Schools: I think I’ve found the problem!

It’s that people like Lynnette Conti Dinello, Principal of J H Brooks Elementary School in Moon Township, PA, are in charge of education. Before you think me too harsh, please know that I have spent almost a decade of my life as at least a part-time acting/theatre instructor. My parents are both educators (now happily retired) and I have lived my entire adult life as an actor or bartender (both people businesses where you have to give others the benefit of the doubt). So please, listen to my tale of incredible idiocy.

For those who don’t know, I am touring a theatre production, The Boston Tea Party, to elementary and middle schools across the country for the entire 2006/07 school year. It is an educational show (duh!) teaching about the events and reasons thereof leading up to the American Revolution (you know: taxes, lack of voting representation, shootings, forced billeting, etc.)
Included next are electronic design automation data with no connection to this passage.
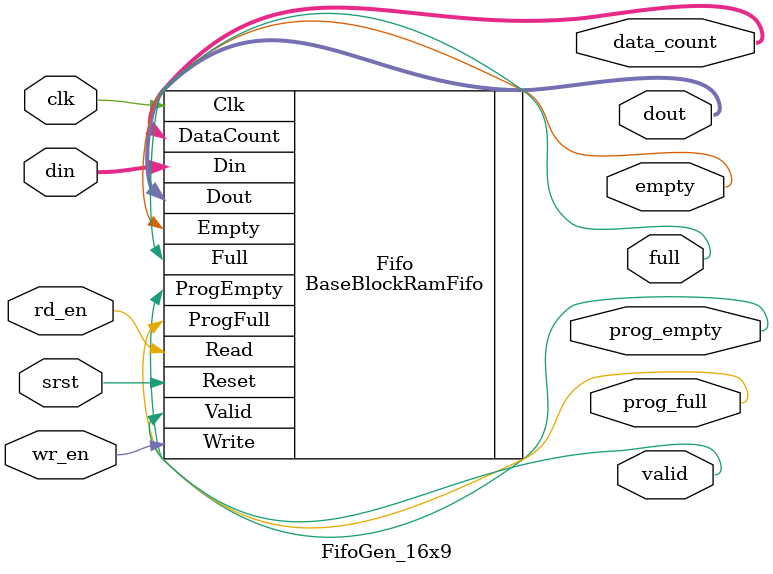
<source format=v>
/*
	FifoGen_16x9.v: Behavior version of 16x9 block RAM FIFO

		  Ted Rossin  9-27-2024
	  		     11-07-2024 

     Note: 
*/

`timescale 1ns / 1ps

module FifoGen_16x9(
     input clk
    ,input srst
    ,input[8:0] din
    ,input wr_en
    ,input rd_en
    ,output[8:0] dout
    ,output full
    ,output empty
    ,output prog_empty
    ,output[3:0] data_count
    ,output prog_full
    ,output valid
);

    BaseBlockRamFifo #(
	 .FirstWordFall(0)
	,.BuiltIn(0)
	,.Width(9)
	,.ProgFullValue(14)
	,.ProgEmptyValue(5)
	,.DataCountWidth(4)
	,.Depth(16)
    ) Fifo(
     	 .Clk(clk)
    	,.Reset(srst)
    	,.Write(wr_en)
    	,.Read(rd_en)
    	,.Din(din)
    	,.Dout(dout)
    	,.ProgFull(prog_full)
    	,.ProgEmpty(prog_empty)
    	,.DataCount(data_count)
    	,.Valid(valid)
    	,.Empty(empty)
    	,.Full(full)
    );
endmodule

</source>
Now, we don’t show up at random schools and force them to watch our show. The schools are actually contacted and informed about several shows that they may want to book. They are informed about what each show is, the costs, the content, etc. So, each school is completely aware of what they are booking, what educational content it has, what curriculum standards it addresses, what age levels it is appropriate for, all that good stuff.

Well, Ms. Conti Dinello seems to have some issues with the show that she, herself, booked. Let’s take a look at what those might be:

1. She doesn’t want guns used, even really fake-looking ones.

2. She doesn’t want people using fingers to represent guns.

3. She doesn’t want noises that sound like guns to be used in the show.

4. She doesn’t want people falling down as if they were shot.

5. She doesn’t want violence represented in any way on stage.

6. She hopes this won’t compromise our show…about THE F*$KING START OF THE AMERICAN REVOLUTIONARY WAR!!!

I do understand that we live in weird times with school shootings and all, but you have to make rational decisions in life. How to describe our show…hmmm, let’s see, uh…it’s not The Deer Hunter. It’s a very broad, slap-sticky sort of show you’d see at a Fringe or Renaissance Festival. It’s fast paced, funny, not terribly serious, very cartoony, and highly educational in a memorable sort of way.

If you are so worried about the possible psychological scarring of your students, perhaps the answer is to NOT BOOK THE SHOW. Why are you going to make us book a hotel, drive to your little, crap school, and then not let us do our show? Sorry, the school probably isn’t crap…just its principal.

Trying to be as fair as possible, she did say that the show seemed like a good idea this summer, but not now. Still, just cancel the show; I wouldn’t mind having a half day off. It is absolutely insane to think that you can book a show about the start of a war and excise all of the parts about war.

I talked to this woman on the phone for ten minutes trying to explain the purpose of our show, the purpose of the things we do in it and why they are necessary or in what ways they can be modified. She wasn’t hearing any of it.

Now we have a scene about George Washingon and the French and Indian War. We get a student up to play Geo Washington, give him a floppy, leather dagger and have him act in the scene.  We, ourselves, mime using lightsabers  Yes, that’s right, we MIME–as in don’t really hold–weapons that don’t even exist.  That’s how goof-ball our show is about violence.  But, all of this is now out–guess the French and Indian War wasn’t that important in American history.

We also have a scene about the shooting of Crispus Attucks, the freed slave that was shot in the streets by Bristish regulars. We have a student play Crispus Attucks and they probably remember more about that event than anything else in the show. This scene is out–can’t have people dying for any cause, bad or good–that’s not how this country was founded.

The finale of our show is “The Shot Heard ‘Round the World”. Uh, this scene is hard to do without a shot. I guess it’ll have to be out. This of course means that the Revolutionary War never began. I guess we’re all still British….

Principal Dinello did say that we could “narrate” those parts. I’m pretty sure that she thinks “narrate” and “theatre” are the same thing, though I’m not exactly sure what she means by “narrate”. I think that she might want us to stop “performing” and “lecture” the “offensive” scenes to the students. So, I tried to explain that the reason educational plays are effective is that they are absolutely NOT LIKE a lecture or a textbook. I told her that the moment we stop performing and start the lecturing, the kids will go away and we will never get them back; they’ll tune out. This will happen in scene 2. She was hearing none of it.

So, if anyone knows Principal Dinello, or if you are in fact, yourself, Principal Dinello:


Or, better yet, let your kids see the show you booked. Who knows, you and your students may learn something.



Filed under Education, Entertainment, Theater/Stage Plays

3 responses to “Schools: I think I’ve found the problem!

  1. Eggers

    I’ve heard The Deer Hunter is a good movie.

  2. The Deer Hunter is a good movie.

    Blipey, I totally agree with you. How can the story of the revolution without talking about the violence incurred? And how can the story of this country be told without talking about the revolution? The people who fought and died for this country did so for some great ideals. To ignore their sacrifice, trivializes it.

  3. Ah, yes, BR. But, you are a bright, sane individual. Thanks for speaking out for good education–it’s not something everyone does.